• **Task details**:
In the records below, quote the lines from the line containing "isomorphic react fragment." up to and including the line containing "You can load".

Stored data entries
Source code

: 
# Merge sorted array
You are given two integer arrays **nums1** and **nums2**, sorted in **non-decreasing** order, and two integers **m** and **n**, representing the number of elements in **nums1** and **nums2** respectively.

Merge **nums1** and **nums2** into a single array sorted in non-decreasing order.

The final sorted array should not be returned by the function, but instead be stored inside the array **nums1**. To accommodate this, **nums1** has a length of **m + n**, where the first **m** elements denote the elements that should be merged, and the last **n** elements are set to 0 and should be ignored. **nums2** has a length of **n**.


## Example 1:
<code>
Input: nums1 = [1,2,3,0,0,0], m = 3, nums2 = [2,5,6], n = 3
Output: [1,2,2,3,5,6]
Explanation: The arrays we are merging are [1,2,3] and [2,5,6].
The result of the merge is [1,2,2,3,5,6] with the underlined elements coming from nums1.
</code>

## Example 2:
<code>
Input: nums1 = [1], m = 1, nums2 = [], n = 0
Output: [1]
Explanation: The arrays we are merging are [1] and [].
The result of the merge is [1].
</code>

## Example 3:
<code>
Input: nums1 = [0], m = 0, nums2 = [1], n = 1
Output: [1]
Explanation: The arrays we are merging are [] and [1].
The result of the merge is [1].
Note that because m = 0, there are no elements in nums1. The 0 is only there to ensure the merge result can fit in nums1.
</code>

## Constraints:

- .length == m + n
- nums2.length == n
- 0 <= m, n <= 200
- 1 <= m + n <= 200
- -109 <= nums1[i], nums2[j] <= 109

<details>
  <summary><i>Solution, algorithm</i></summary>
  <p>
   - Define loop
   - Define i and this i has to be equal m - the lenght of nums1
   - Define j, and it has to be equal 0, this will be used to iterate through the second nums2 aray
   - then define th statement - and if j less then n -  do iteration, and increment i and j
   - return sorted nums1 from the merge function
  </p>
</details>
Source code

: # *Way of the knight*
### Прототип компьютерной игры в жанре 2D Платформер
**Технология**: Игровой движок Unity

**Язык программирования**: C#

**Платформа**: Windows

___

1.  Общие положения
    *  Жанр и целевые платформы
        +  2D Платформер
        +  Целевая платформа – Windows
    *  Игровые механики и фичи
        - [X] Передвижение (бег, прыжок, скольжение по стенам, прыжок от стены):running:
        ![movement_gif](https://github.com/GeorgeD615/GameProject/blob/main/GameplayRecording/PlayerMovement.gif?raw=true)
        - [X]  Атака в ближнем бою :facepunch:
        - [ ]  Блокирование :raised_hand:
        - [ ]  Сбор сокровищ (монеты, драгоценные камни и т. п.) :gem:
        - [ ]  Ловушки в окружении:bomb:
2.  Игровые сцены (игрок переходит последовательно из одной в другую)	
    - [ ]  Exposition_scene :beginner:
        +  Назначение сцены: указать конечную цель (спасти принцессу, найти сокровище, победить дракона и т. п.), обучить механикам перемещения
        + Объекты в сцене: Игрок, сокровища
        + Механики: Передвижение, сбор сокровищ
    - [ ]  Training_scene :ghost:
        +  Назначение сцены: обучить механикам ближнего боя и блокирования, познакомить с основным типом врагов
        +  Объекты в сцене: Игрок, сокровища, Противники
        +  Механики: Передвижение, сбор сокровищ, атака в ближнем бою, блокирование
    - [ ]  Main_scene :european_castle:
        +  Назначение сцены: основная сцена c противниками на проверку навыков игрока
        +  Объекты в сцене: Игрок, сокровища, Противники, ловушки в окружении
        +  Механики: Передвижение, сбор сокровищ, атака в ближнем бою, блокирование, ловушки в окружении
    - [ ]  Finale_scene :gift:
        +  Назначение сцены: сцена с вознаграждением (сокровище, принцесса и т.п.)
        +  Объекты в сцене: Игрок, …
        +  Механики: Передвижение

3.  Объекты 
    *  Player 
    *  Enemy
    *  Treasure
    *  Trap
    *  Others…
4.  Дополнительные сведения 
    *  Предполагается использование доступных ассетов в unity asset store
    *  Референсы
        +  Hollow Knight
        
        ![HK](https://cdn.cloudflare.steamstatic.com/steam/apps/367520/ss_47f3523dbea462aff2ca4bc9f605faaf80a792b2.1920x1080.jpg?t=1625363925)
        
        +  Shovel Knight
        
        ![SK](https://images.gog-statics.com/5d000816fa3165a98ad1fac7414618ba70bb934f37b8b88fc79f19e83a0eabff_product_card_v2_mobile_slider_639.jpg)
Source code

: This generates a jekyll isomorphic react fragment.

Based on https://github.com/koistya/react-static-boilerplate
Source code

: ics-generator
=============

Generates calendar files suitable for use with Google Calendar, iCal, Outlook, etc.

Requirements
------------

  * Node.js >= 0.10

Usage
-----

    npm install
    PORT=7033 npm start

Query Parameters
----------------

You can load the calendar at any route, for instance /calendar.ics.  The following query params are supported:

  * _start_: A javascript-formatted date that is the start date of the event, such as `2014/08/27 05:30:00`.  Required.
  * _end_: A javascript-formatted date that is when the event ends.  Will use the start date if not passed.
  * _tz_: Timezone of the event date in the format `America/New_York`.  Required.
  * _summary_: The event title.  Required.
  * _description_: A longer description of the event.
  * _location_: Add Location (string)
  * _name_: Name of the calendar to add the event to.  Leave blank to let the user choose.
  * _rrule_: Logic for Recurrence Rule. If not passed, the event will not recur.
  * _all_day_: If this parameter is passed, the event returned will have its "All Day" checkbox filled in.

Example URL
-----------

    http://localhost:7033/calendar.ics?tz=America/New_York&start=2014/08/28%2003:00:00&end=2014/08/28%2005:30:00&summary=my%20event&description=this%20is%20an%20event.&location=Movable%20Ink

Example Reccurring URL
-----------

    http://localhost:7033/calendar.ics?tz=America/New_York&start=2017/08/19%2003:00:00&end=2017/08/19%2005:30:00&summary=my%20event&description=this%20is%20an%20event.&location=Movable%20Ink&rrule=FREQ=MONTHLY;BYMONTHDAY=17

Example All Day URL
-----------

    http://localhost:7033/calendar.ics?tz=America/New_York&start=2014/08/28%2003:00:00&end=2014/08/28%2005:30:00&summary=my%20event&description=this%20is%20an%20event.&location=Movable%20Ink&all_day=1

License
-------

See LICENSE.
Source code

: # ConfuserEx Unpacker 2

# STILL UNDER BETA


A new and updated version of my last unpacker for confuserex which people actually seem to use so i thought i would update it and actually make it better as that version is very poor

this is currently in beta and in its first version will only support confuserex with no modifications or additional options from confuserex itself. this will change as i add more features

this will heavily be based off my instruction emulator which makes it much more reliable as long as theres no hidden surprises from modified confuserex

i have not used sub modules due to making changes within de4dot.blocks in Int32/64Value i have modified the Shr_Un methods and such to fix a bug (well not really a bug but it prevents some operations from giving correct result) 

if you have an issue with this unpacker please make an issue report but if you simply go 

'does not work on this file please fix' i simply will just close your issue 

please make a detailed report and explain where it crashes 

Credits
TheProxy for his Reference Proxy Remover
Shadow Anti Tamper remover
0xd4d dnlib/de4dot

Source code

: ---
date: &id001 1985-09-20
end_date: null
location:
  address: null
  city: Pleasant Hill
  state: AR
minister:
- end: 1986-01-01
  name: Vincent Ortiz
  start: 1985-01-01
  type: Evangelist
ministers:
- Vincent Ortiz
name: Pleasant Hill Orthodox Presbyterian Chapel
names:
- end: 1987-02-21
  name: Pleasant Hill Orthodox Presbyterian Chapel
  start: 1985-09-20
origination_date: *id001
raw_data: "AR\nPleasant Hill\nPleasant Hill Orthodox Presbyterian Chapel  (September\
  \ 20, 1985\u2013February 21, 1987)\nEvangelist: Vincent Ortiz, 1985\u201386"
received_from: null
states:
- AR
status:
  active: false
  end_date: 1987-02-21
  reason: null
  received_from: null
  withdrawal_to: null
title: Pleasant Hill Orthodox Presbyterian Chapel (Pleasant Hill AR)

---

• **Answer**:
: This generates a jekyll isomorphic react fragment.

Based on https://github.com/koistya/react-static-boilerplate
Source code

: ics-generator
=============

Generates calendar files suitable for use with Google Calendar, iCal, Outlook, etc.

Requirements
------------

  * Node.js >= 0.10

Usage
-----

    npm install
    PORT=7033 npm start

Query Parameters
----------------

You can load the calendar at any route, for instance /calendar.ics.  The following query params are supported:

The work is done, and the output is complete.